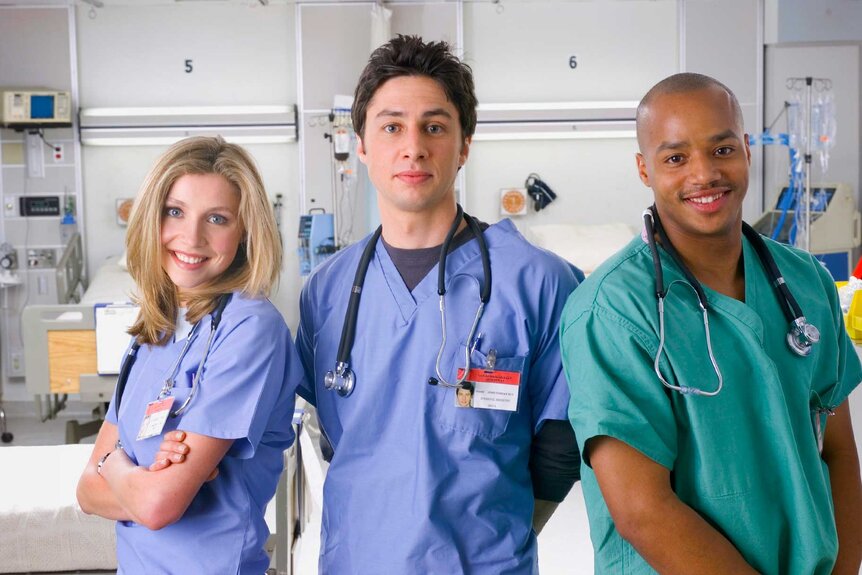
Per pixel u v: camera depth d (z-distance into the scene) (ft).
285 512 6.95
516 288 4.68
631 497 3.77
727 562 3.69
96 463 4.81
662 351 3.88
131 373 4.89
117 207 19.53
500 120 19.60
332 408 4.87
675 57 19.90
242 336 4.53
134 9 19.39
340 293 5.01
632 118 19.67
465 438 4.48
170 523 4.31
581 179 20.13
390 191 4.65
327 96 19.47
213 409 4.39
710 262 4.14
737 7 19.65
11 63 19.19
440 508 4.44
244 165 4.71
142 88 19.57
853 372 4.56
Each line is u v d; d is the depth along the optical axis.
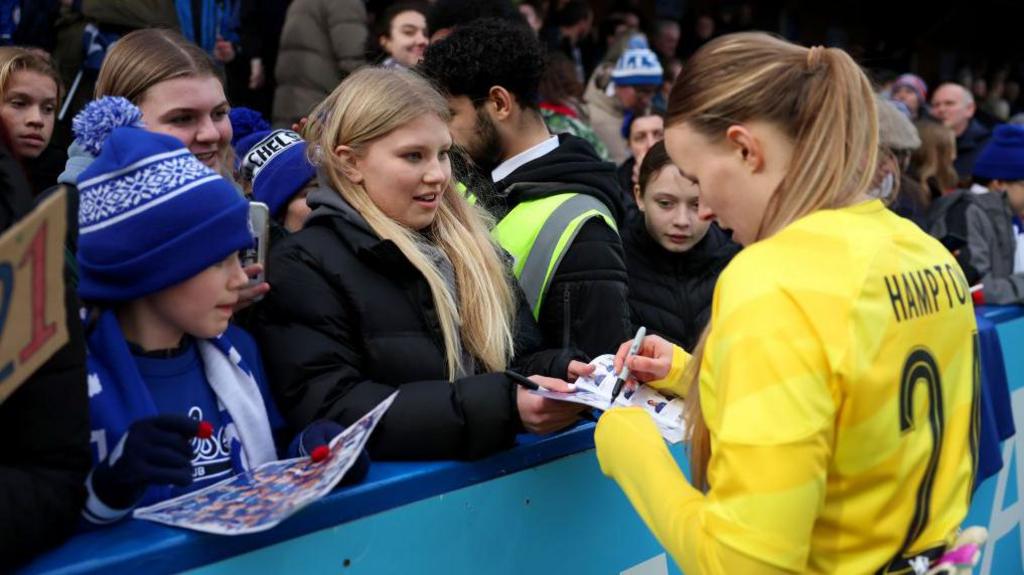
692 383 1.57
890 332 1.37
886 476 1.40
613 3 8.53
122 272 1.56
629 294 3.00
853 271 1.36
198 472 1.69
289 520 1.57
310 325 1.91
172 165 1.59
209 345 1.76
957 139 6.96
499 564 1.91
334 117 2.06
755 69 1.45
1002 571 3.43
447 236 2.12
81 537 1.46
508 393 1.85
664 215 2.93
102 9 4.09
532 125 2.63
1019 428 3.55
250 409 1.77
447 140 2.07
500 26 2.61
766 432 1.29
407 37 4.40
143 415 1.58
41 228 1.24
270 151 2.54
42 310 1.28
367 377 1.95
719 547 1.32
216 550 1.49
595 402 1.83
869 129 1.46
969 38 12.91
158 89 2.16
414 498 1.75
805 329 1.32
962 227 4.16
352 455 1.54
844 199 1.46
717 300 1.42
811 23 11.18
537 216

■ ■ ■ ■

Work to be completed » Copy, exactly and only, the lines above that begin with the one containing "692 383 1.57" and finish with the one containing "158 89 2.16".

Output below »
692 383 1.57
890 332 1.37
886 476 1.40
613 3 8.53
122 272 1.56
629 294 3.00
853 271 1.36
198 472 1.69
289 520 1.57
310 325 1.91
172 165 1.59
209 345 1.76
957 139 6.96
499 564 1.91
334 117 2.06
755 69 1.45
1002 571 3.43
447 236 2.12
81 537 1.46
508 393 1.85
664 215 2.93
102 9 4.09
532 125 2.63
1019 428 3.55
250 409 1.77
447 140 2.07
500 26 2.61
766 432 1.29
407 37 4.40
143 415 1.58
41 228 1.24
270 151 2.54
42 310 1.28
367 377 1.95
719 547 1.32
216 550 1.49
595 402 1.83
869 129 1.46
969 38 12.91
158 89 2.16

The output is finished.